A long silence stretches between them before Jon opens his mouth again. “Why didn’t you—I mean. You’re… typically supposed to get help for that sort of thing, I think.”
“I mean. For a certain definition of help…” Martin starts, and then stops when he sees the look in Jon’s eyes. “I mean… Yeah? But, uh.” Martin looks pointedly at Jon’s wrists. “Doesn’t really look like you followed your own advice, there.”
“It’s not like I could tell a therapist that I was attempting suicide because I knew I’d live and was curious about how it feels! Anyway, I… I thought about it? And it’s— I mean, people like you. You don’t even hurt spiders. And you’re still…” Jon sighs. “You know. Still... human.”
“You’re a bit more important to me than spiders, Jon.”
“Yeah, well. Maybe I shouldn’t be. I don’t exactly think that statements are an important part of the ecosystem.”
“What.” It’s not a question, doesn’t compel, but Jon’s eyes are blazing in what might be anger and might be hunger.
“I-- don’t want to fight about this, Jon, alright? I’m going to care about you whether you like it or not. We’ve both done the whole--self-isolating, keeping secrets from each other, thing, and it never goes well.”
“Right. I’m--I’m sorry. I just--it hurts, Martin, it hurts, all the time--and I don’t want to die, I know how it looks but I don’t, I just--it’s not like what I want means anything anymore--” And just like that he’s crying, swiping at his tears with his bad hand.
“Hey, hey hey hey--” Martin draws him close, holds him, and it’s almost too much but it’s also something in the world that doesn’t feel like spinning. “I’m sorry. I mean--I’m not going to let you, uh, hunt, but… I’m sorry. I didn’t--I didn’t realize.”

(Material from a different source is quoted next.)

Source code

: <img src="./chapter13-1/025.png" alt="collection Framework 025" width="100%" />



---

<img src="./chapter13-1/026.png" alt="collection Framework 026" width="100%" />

“No, you don’t--you have nothing to be sorry for. I’ll just--I’ll do better.”
Martin’s eyes crease and he holds Jon a little tighter. “No, I mean--it’s okay . I’m--we’re getting a shipment of statements from Basira soon, right? You just have to hold on until then. Can you do that for me?”
“Alright,” Jon says. “Alright.”
(After the world ends, Jon stops trying. There isn’t really any point. He plays the tapes over and over and lets himself imagine a world where he had tried a little bit harder, a little bit earlier.)